第36章 夏合宿
旭先輩が目を覚ましてしばらくすると、他の部員の人達も少しずつ目を覚ましはじめた。
窓からうっすらと差し込みはじめた朝日のおかげだろうか。皆、自然と起床のスイッチが入ったみたいだ。
さっきの事があったからか、旭先輩と私の間にはなんともいえない空間が出来ていた。
窓の外の景色を眺めている旭先輩の後ろ姿を見ていると、色んな感情が入り混じって、時折胸がちくんと痛む。
ちょっとだけ変な癖のついた旭先輩の後ろ髪に、さきほど触れていたことを思い出し、かぁっと顔が熱くなった。
あの時は何も考えずに触れてしまったけれど、誰かに見られてはいなかっただろうか。何より旭先輩に気付かれてはいなかっただろうか。

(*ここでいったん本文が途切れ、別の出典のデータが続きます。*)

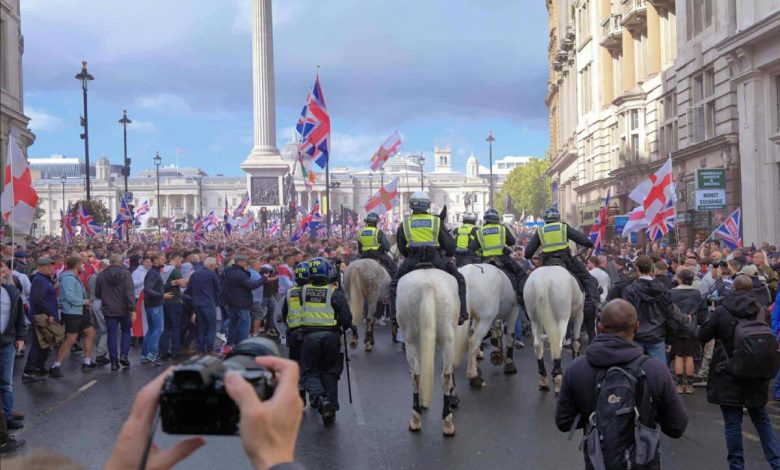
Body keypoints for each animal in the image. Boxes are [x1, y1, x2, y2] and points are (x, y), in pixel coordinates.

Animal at [397, 268, 464, 436]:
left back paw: (417, 418)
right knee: (445, 375)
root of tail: (427, 286)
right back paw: (446, 421)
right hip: (447, 339)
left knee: (416, 376)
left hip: (412, 340)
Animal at [523, 265, 584, 395]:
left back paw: (543, 380)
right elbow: (576, 342)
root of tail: (543, 280)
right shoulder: (579, 315)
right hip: (562, 318)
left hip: (534, 319)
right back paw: (558, 380)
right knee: (558, 344)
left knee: (538, 345)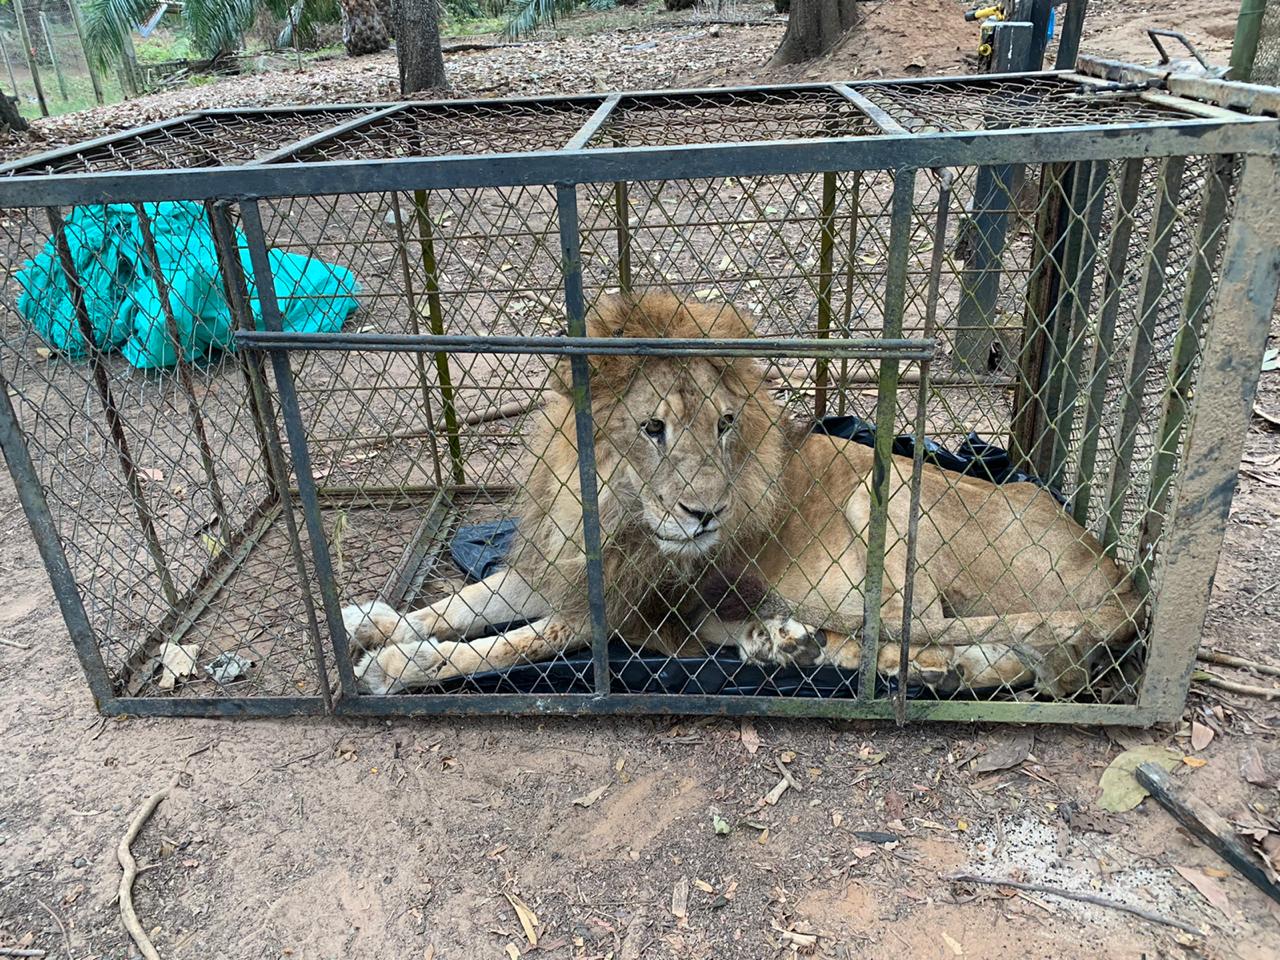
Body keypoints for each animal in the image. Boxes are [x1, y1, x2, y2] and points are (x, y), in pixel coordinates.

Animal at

気持ちが落ち着かないまま、バスは森然高校に到着した。
到着してすぐに、赤いジャージの集団が私達のバスを出迎えるように待っているのが見えた。
音駒高校の人達だ。
駐車場から合宿所まで先導して案内をしてくれるようだ。
「美咲ちゃん!!」
衛輔くんが真っ先に私の元に駆け寄って来て、何か噛みしめるような表情で私の腕をぎゅっと握った。
「…良かった、来てくれて。会えてほんとに良かった」
「……うん。また会えて、私も嬉しい」
二回も、衛輔くんの前から黙って消えてしまった。
その事は私の中でも重しのようにずっと引っかかっていた。
こうやって直接顔を合わせられたことで、幾分か心が軽くなったけれど、やはりどこか衛輔くんに申し訳ない気持ちは消えなかった。
家族のように、ずっと心配してくれていた衛輔くん。
離れていた期間の方が長いのに、変わらず私を思ってくれている衛輔くんの優しさに、心が温かくなる。
「話したいこと、いっぱいあるんだ」
「毎日電話で話してたのに?」
「それとこれとは別だよ」
おどけて返した私に対して、衛輔くんは真剣な顔をしていた。
いつもの笑顔の衛輔くんがいなくて、少しだけドキリとする。
たまに見せる凛とした表情に、衛輔くんも男の人なんだなぁ、なんて思ってしまう。
「…? 美咲ちゃん、何かちょっと顔色悪くねぇか?」
「そう?」
「夜通しバスの中だもんな。ちゃんと眠れなかったんじゃねぇ?」
図星を突かれて一瞬ドキリとした。
だけどすぐ近くにみんながいる。
寝てない、なんて知られるわけにはいかなかった。